The bucolic life

Up close, you realize that living in the countryside is hard work. Farming, especially of rice, is famously back-breaking labour. Almost three millennia ago, people were already writing long poems about a past golden age when nomadic people herded cattle. Bucolic poetry, pastoral art, a hankering after a simple life in movies and TV shows saturate culture even now.

Little concern has he with quarrels and courts who has not a year’s victuals laid up betimes, even that which the earth bears, Demeter’s grain.

Hesiod (Works and Days, circa 700 BCE)

There are still some nomadic herders in India, but they are considered to be a little outside of civilized life. Generally, farmers look down on them and their lifestyle. It is a reflection of the way that city dwellers, in turn, look down on “simple” farmers, with an added layer of hostility about their “thieving ways”. In the Sahyadri region there are large tracts of land where the top soil is too thin for cultivation. We saw herds of cows grazing on such fields. I began to wonder whether these are used by nomads.

Later, we were caught in the middle of a traffic jam of a mixed flock of goats and cows. I looked out at the livestock, and revised my opinion. This was a very mixed bunch. They were unlikely to belong to nomads. They usually herd particular breeds of cattle. They are unlikely to have the money to buy new breeds. It was more likely that farmers here supplemented their incomes by raising cattle as well.

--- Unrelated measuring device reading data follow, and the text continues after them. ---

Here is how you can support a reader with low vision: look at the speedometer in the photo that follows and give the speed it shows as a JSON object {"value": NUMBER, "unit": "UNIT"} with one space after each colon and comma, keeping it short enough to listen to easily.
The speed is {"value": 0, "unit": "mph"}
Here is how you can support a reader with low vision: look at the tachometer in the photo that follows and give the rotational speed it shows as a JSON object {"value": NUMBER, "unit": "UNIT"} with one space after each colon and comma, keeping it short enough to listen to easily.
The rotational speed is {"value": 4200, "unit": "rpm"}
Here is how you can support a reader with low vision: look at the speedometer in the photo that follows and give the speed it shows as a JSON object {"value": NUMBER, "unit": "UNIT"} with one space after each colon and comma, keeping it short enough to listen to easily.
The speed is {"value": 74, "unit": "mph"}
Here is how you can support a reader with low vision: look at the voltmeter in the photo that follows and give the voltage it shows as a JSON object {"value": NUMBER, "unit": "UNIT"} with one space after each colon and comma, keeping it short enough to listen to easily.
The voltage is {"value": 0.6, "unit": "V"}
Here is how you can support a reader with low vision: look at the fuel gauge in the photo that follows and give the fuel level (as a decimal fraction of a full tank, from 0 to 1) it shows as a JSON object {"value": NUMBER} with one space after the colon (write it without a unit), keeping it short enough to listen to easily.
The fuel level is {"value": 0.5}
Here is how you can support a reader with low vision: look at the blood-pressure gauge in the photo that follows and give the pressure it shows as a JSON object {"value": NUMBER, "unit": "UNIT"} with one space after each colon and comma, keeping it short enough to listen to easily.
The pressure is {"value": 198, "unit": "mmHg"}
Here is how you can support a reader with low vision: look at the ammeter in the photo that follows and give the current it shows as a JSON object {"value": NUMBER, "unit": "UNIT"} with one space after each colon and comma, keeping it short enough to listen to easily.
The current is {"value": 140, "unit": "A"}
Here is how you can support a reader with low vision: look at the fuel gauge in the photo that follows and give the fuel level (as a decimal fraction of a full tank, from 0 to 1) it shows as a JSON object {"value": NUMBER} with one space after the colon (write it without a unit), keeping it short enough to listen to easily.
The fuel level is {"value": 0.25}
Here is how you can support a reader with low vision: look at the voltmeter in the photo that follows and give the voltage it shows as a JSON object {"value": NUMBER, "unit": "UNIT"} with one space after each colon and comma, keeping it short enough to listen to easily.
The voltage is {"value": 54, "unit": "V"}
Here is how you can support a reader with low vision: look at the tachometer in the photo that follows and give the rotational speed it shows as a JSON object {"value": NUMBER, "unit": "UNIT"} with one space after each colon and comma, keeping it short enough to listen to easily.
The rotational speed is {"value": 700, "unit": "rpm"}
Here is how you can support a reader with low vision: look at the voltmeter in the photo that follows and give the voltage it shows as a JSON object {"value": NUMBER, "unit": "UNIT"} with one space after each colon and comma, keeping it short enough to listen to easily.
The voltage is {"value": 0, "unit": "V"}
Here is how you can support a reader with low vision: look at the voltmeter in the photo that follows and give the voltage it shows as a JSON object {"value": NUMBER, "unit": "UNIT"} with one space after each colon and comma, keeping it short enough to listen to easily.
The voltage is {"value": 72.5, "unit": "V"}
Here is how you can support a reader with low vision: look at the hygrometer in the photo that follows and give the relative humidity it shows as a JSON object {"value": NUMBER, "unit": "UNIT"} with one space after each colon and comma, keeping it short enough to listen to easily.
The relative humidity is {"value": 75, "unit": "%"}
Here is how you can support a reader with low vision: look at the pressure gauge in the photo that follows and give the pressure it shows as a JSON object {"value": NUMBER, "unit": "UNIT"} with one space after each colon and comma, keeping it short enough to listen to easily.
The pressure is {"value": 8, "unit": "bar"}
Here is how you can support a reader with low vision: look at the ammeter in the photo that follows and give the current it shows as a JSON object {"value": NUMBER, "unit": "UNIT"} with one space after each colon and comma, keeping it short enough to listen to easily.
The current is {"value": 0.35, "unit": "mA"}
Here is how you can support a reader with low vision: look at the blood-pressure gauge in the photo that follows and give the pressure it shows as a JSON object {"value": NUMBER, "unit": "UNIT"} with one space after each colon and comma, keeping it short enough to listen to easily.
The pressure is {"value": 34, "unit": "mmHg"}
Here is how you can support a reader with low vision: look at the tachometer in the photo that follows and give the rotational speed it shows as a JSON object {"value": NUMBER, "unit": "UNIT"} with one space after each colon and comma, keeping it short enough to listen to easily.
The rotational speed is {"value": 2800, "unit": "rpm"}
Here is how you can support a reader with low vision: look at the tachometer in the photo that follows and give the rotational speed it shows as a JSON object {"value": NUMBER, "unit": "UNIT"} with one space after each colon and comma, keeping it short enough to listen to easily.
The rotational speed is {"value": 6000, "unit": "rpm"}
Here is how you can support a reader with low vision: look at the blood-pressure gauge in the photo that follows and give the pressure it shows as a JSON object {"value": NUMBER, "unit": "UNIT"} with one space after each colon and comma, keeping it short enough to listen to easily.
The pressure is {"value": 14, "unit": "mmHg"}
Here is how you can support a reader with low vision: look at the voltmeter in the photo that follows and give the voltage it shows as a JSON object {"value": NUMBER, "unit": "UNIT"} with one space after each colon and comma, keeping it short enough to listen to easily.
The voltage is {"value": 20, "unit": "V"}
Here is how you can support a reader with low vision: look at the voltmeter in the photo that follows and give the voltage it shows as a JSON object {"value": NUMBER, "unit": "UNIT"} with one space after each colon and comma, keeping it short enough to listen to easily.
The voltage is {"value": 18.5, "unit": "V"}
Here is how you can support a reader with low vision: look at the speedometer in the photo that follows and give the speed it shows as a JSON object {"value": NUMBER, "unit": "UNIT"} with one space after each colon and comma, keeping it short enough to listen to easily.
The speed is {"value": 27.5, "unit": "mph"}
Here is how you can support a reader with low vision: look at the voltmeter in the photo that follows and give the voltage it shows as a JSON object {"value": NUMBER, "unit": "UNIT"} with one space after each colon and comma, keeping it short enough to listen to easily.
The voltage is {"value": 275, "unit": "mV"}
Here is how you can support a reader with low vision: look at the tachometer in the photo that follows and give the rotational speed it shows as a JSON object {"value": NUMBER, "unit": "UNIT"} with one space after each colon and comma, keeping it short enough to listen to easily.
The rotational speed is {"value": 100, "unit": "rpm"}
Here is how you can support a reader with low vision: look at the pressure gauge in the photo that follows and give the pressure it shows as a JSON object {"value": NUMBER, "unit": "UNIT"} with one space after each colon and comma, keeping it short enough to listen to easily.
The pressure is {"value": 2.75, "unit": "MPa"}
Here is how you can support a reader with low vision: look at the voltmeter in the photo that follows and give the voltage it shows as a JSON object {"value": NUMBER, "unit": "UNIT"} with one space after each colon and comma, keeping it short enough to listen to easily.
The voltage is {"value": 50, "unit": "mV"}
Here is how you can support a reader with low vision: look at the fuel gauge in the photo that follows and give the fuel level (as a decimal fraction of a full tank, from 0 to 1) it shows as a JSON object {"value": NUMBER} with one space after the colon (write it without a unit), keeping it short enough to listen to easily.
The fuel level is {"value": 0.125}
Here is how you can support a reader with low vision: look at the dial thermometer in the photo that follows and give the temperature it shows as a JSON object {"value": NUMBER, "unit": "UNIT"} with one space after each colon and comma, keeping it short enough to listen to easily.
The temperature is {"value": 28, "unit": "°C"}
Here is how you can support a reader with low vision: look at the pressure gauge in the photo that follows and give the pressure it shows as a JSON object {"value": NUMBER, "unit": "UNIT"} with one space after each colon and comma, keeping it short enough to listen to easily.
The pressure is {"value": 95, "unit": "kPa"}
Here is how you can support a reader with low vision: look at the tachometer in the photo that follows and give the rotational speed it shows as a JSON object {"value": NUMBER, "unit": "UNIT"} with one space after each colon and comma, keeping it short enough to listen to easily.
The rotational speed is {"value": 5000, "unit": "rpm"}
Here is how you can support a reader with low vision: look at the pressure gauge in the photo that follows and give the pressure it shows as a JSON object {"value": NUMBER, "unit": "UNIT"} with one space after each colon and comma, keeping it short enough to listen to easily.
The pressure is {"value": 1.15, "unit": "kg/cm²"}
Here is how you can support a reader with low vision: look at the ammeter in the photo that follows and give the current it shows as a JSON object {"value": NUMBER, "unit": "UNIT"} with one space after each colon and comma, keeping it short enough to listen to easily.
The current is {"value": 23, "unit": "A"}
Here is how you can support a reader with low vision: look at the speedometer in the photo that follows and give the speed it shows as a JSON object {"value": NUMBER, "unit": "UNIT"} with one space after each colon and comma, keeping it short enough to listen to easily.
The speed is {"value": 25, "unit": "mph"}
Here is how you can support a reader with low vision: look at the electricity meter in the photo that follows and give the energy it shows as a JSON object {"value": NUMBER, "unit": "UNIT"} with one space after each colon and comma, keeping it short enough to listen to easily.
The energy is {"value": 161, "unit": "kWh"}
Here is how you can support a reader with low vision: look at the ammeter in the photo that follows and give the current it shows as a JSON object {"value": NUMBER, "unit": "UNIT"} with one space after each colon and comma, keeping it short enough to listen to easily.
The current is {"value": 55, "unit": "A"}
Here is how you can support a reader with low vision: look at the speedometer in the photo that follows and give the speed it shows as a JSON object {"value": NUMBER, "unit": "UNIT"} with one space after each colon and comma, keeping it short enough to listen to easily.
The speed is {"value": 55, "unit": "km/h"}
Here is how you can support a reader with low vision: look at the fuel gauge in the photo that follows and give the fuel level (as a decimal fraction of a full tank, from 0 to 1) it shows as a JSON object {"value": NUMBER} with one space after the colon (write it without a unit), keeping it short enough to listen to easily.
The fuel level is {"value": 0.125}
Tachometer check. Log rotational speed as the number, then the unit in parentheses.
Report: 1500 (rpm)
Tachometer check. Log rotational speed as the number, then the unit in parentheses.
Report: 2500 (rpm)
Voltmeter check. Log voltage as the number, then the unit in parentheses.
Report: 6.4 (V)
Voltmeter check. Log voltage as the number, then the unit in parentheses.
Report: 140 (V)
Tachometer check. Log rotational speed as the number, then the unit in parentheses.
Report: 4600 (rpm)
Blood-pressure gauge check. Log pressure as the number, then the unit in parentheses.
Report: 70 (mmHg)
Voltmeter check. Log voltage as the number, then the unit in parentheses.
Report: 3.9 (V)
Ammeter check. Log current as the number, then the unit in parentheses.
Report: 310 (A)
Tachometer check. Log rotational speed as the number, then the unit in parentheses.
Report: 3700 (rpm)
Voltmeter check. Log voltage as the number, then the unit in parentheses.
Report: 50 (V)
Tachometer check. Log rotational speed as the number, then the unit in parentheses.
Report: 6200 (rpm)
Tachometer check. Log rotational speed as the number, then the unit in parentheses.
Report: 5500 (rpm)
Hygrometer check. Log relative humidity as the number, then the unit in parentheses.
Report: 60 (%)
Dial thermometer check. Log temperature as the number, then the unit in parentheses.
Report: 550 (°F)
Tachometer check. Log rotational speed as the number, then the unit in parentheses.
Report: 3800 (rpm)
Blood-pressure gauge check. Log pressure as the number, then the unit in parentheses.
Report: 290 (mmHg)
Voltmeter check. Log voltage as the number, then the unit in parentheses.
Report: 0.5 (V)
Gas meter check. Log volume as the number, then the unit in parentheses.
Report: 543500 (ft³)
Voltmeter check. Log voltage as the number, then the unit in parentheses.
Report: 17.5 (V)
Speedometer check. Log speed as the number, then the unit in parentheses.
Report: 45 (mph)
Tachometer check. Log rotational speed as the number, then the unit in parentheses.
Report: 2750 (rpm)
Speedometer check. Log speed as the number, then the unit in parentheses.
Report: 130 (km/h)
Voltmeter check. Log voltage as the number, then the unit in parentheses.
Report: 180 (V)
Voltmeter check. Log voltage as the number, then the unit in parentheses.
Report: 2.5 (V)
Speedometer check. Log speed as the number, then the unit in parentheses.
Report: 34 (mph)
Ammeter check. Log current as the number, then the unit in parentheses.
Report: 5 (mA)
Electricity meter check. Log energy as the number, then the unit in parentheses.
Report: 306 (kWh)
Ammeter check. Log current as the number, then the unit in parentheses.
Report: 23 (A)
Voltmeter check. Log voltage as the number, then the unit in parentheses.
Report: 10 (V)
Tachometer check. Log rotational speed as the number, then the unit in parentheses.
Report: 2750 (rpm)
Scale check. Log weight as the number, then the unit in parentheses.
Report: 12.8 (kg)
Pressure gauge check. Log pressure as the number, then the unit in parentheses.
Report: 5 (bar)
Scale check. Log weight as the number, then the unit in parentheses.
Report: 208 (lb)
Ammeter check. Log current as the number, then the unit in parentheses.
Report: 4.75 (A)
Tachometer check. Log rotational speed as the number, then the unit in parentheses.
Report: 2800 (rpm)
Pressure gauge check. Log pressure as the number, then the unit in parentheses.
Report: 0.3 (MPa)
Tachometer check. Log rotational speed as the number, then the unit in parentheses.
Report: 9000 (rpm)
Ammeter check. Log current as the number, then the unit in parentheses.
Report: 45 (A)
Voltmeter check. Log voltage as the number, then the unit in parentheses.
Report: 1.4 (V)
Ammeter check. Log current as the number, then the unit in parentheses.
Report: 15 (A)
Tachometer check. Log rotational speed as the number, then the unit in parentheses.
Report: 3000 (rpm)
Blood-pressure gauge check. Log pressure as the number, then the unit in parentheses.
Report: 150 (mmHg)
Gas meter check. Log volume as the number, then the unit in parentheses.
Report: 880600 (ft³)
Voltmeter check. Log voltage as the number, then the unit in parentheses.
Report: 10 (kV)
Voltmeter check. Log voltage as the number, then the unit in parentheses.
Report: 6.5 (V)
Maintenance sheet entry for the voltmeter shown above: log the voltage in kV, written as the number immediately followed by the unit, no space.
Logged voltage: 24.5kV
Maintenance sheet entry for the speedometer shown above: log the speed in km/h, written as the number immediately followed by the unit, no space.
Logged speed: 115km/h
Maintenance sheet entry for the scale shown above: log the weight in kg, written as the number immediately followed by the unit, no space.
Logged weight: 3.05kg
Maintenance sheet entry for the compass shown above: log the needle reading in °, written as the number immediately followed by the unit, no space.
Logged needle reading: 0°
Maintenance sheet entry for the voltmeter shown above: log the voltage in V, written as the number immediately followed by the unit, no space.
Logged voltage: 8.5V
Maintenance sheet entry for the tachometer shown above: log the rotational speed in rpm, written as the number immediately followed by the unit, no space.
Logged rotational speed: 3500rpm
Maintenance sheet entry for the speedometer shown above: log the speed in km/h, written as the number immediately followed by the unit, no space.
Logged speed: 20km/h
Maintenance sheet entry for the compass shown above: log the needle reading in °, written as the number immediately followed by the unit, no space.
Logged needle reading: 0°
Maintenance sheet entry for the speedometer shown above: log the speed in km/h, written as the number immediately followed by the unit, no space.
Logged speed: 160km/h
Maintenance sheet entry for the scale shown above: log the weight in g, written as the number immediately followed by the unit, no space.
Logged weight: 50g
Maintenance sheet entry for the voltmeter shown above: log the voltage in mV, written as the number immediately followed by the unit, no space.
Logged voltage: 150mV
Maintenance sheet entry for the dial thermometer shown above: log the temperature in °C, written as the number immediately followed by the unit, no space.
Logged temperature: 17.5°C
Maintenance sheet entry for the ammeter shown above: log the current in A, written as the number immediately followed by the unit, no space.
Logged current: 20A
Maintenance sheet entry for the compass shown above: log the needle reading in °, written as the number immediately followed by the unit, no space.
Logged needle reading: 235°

The herders were all women. The Family got a few good portraits of the women at work. This tied in with something else we’d noticed earlier. The fields that we passed were being ploughed by men. It was possible that the work is split by gender: women to tend cattle, men on the field. This gets interrupted during the time that the paddy has to be transplanted. Then the whole family, children included, get drafted into the work.

And Epimetheus did not think on what Prometheus had said to him, bidding him never take a gift of Olympian Zeus, but to send it back for fear it might prove to be something harmful to men.

Hesiod (Works and Days, circa 700 BCE)

A little further on, an earth mover was standing in a rice field. The farmers here are quite willing to sell their lands to city folks intent on building hotels and resorts for people like us. They’ll take the money and move to cities. In a couple of years the plateau will be filled with city people on a short holiday. About ten thousand years ago agriculture began, and villages formed. It took at least five thousand years for the majority of humanity to convert to a life of settled farming. A couple of thousand years later, a little before the time of Hesiod, the first cities formed. At the end of the twentieth century, for the first time in history, a majority of humanity began living in cities. We are lucky, we live in a moment of unprecedented changes. In our times the cities will begin to retreat from coasts into these highlands.

Desert livelihoods

As we traveled westwards from Jodhpur into the deep desert, we raced past tiny villages. A day later, as we stood in a little oasis in the desert and saw a herd of sheep come in to graze and drink water, I started to wonder about the livelihood of people who live here. The desert covers about 60% of Rajasthan. The population density of about 80 persons per square kilometer is about a fifth of the rest of Rajasthan. Still, the desert holds more than 15 million people. How do they live, what do they do?

Herding is a major traditional livelihood. Apart from sheep we saw goats, cows and donkeys. The photo which you see above was taken near one of the largest oases in the western desert. Ground water is scarce in the desert; we hardly saw any wells. Because of this, traditional herders were nomadic, driving their livestock from one oasis to another. I don’t know whether this lifestyle is still possible today. I suspect that the slightly improved supply of water, from the Indira Gandhi Canal, has contributed to the settling of nomads. Another factor in the settling of nomads is the plentiful electricity from wind generators: you need to have a settled address in order to tap into the electric grid

There was evidence of subsistence farming, as in the photo above. I had to keep my nose and mouth constantly covered against blowing dust, so I suspect that there is little soil here. Farming cannot be a paying proposition. The article on the Thar desert in Wikipedia claims that a third of crops fail. This figure is not referenced, and may be inaccurate. New crops are constantly tried out, and it was clear that pearl millet (bajra) is a success. We had wonderful bajra roti all through our trip. The Family pointed out that the bajra is better than what we get in Mumbai. On the other hand, it is also clear that there is a constant battle to contain the desert.

One possible future for India due to global warming is widespread desertification of the country. This is not inevitable, because good policies and innovation in large-scale rain and ground water management could lead to a different future. The Thar desert is a laboratory for how we could try to manage this kind of disastrous future.